THE SHAPED CANVAS, REVISITED on View Through 7/3 at Luxembourg & Dayan
In the early 1960s, the shaped canvas emerged as a new form of abstract painting that reflected the optimistic spirit of a postwar space-race era when such forms as parallelograms, diamonds, rhomboids, trapezoids, and triangles suggested speed and streamlined stylization. The shaped canvas is frequently described as a hybrid of painting and sculpture, and its appearance on the scene was an outgrowth of central issues of abstract painting; it expressed artists' desire to delve into real space by rejecting behind-the-frame illusionism. The defining moment for the paradigm occurred in 1964 with The Shaped Canvas, an exhibition at the Solomon R. Guggenheim Museum, curated by influential critic Lawrence Alloway with works by Paul Feeley, Sven Lukin, Richard Smith, Frank Stella, and Neil Williams. Alloway's show defined a key feature of abstraction and revealed the participating artists' desire to overthrow existing aesthetic hierarchies. Half a century later, the shaped canvas remains robust in art, encompassing an array of approaches and provoking questions about the continued relevance of painting.

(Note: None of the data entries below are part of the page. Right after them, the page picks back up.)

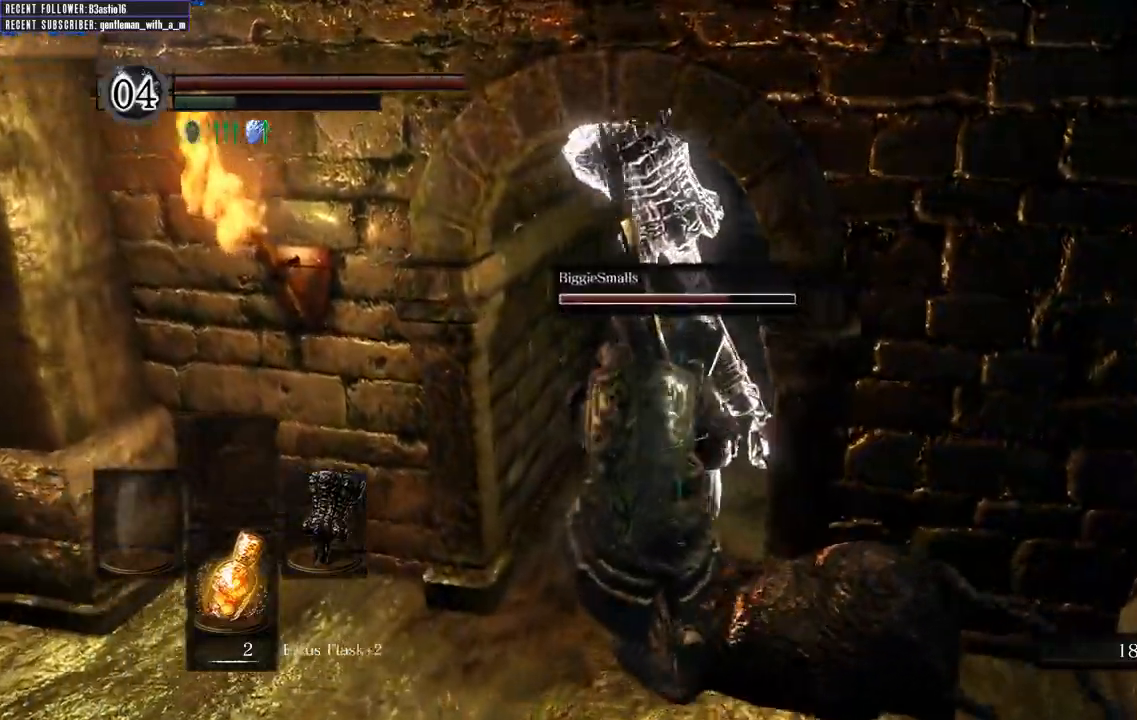
{"dt_ms": 500, "buttons": [], "left_stick": "up", "right_stick": "center", "events": [[67, "right_stick", "down"], [183, "right_stick", "center"]]}
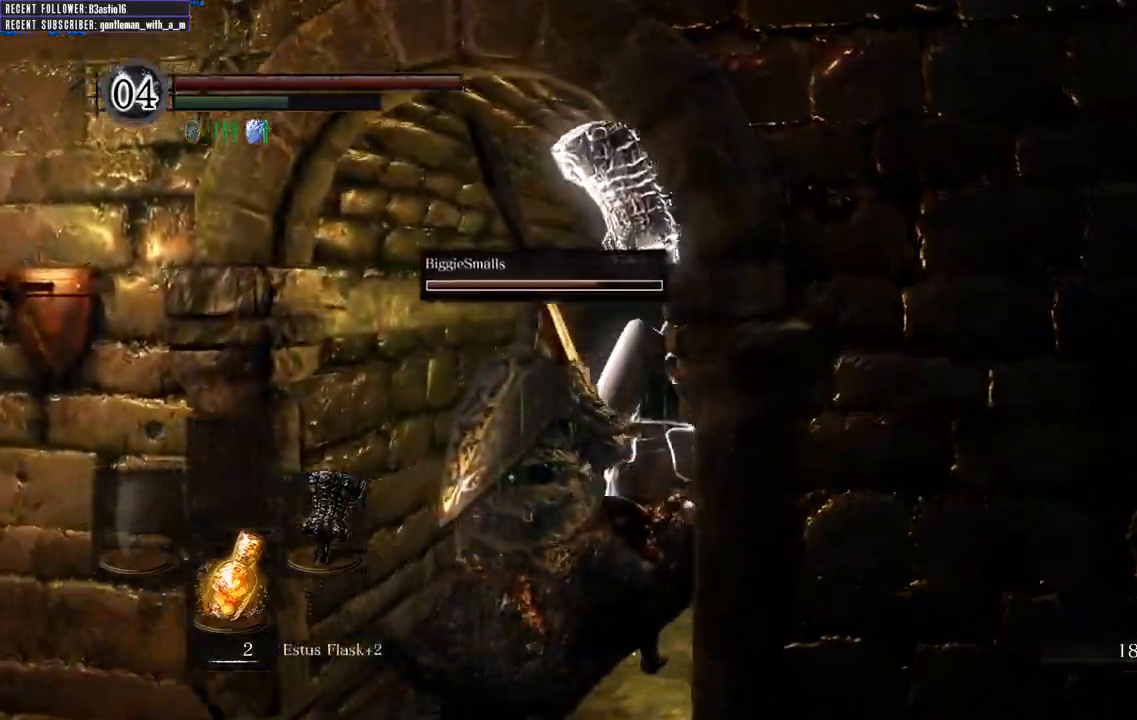
{"dt_ms": 500, "buttons": [], "left_stick": "up", "right_stick": "center", "events": []}
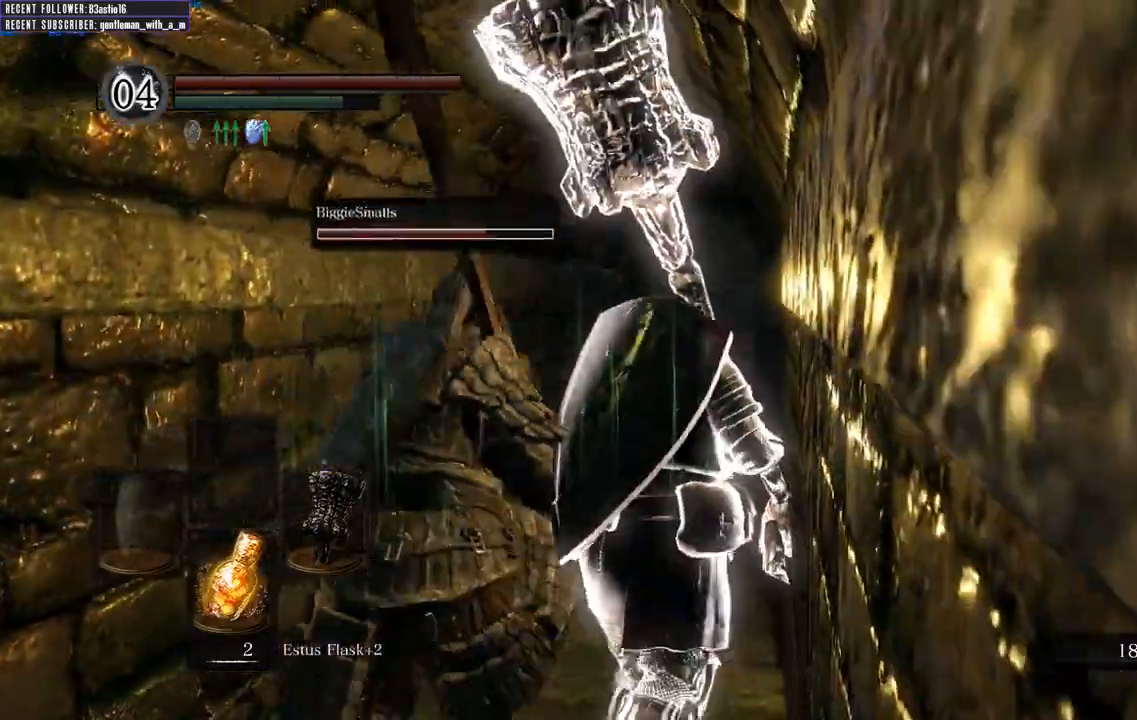
{"dt_ms": 500, "buttons": ["B"], "left_stick": "up", "right_stick": "center", "events": [[283, "B", "down"]]}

Coinciding with the 50th anniversary of the Guggenheim Museum's historic show, Luxembourg & Dayan will present The Shaped Canvas, Revisted, a cross-generational exhibition examining the enduring radicality of the painted shaped canvas and introducing such parallel movements as Pop Art and Arte Povera into discussion of the paradigm's place in the history of modern art.
The exhibition will include more than two-dozen works that connect the postwar history of the shaped canvas to present day practice. Paintings on view range from the two-dimensional shaped format to approaches that burst away from flatness altogether. All of the works in The Shaped Canvas, Revisited take a non-rectangular approach to painting that celebrates perceptual tensions between internal structure and bounding shape; between pictorial and three-dimensional concerns; and between the literal and the illusory.
Among artists represented by works in the exhibition are Lynda Benglis, Lucio Fontana, Ron Gorchov, Mary Heilmann, Charles Hinman, Wyatt Kahn, Ellsworth Kelly, Nate Lowman, Olivier Mosset, Elizabeth Murray, Kenneth Noland, Steven Parrino, Pino Pascali, Richard Prince, James Rosenquist, Paolo Scheggi, Frank Stella, Richard Tuttle, and Tom Wesselmann, among others.
The Shaped Canvas, Revisited also will debut new works created by Justin Adian, John Armleder, Jeremy Deprez, and Rebecca Ward inspired by the premise of the exhibition.
On view through July 3rd, The Shaped Canvas, Revisited will be accompanied by an illustrated catalogue featuring an extensive interview with artist Frank Stella by art historian and critic Suzanne Hudson. Like Luxembourg & Dayan's previous exhibitions Grisaille and Unpainted Paintings, The Shaped Canvas, Revisited will attempt to re-trace a compelling and provocative impulse across generations, nationalities, and artistic movements. Each artist included has been passionately committed to exploring painting in principle and has renewed the form's potential through experimentation.
About the Exhibition: Beyond Lawrence Alloway's landmark Guggenheim exhibition, a number of key American shows in the 1960s and 70s - notable among them are Shape and Structure at Tibor de Nagy Gallery (1965), curated by Frank Stella, Henry Geldzhaler, and Barbara Rose; Painting: Out from the Wall at the Des Moines Art Center (1967); and Shaped Paintings at The Visual Arts Museum (1979) -- revealed the prevalence of artistic experimentation and helped situate the shape of painting as a prime arena for formal innovations.